→ Task instructions:
Read the data below. Then repeat all of it exactly.

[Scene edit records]
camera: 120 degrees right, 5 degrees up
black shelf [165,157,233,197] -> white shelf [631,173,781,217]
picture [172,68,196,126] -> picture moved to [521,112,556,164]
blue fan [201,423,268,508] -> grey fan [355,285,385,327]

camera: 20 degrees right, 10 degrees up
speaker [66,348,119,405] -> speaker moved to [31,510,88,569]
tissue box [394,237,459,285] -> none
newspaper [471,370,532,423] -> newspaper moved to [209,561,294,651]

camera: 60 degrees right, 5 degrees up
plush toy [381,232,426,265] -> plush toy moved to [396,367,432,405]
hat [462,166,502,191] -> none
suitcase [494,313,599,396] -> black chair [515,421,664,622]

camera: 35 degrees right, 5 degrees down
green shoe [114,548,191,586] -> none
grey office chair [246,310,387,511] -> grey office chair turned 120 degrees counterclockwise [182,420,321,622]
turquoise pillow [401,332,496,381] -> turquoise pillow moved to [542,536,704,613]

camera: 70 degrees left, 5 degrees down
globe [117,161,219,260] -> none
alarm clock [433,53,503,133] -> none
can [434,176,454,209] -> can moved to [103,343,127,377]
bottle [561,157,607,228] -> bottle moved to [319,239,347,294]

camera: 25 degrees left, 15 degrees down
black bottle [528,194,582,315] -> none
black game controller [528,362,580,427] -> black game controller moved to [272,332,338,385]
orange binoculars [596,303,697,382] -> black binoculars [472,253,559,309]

→ Solution to this exercise:
camera: 120 degrees right, 5 degrees up
black shelf [165,157,233,197] -> white shelf [631,173,781,217]
picture [172,68,196,126] -> picture moved to [521,112,556,164]
blue fan [201,423,268,508] -> grey fan [355,285,385,327]

camera: 20 degrees right, 10 degrees up
speaker [66,348,119,405] -> speaker moved to [31,510,88,569]
tissue box [394,237,459,285] -> none
newspaper [471,370,532,423] -> newspaper moved to [209,561,294,651]

camera: 60 degrees right, 5 degrees up
plush toy [381,232,426,265] -> plush toy moved to [396,367,432,405]
hat [462,166,502,191] -> none
suitcase [494,313,599,396] -> black chair [515,421,664,622]

camera: 35 degrees right, 5 degrees down
green shoe [114,548,191,586] -> none
grey office chair [246,310,387,511] -> grey office chair turned 120 degrees counterclockwise [182,420,321,622]
turquoise pillow [401,332,496,381] -> turquoise pillow moved to [542,536,704,613]

camera: 70 degrees left, 5 degrees down
globe [117,161,219,260] -> none
alarm clock [433,53,503,133] -> none
can [434,176,454,209] -> can moved to [103,343,127,377]
bottle [561,157,607,228] -> bottle moved to [319,239,347,294]

camera: 25 degrees left, 15 degrees down
black bottle [528,194,582,315] -> none
black game controller [528,362,580,427] -> black game controller moved to [272,332,338,385]
orange binoculars [596,303,697,382] -> black binoculars [472,253,559,309]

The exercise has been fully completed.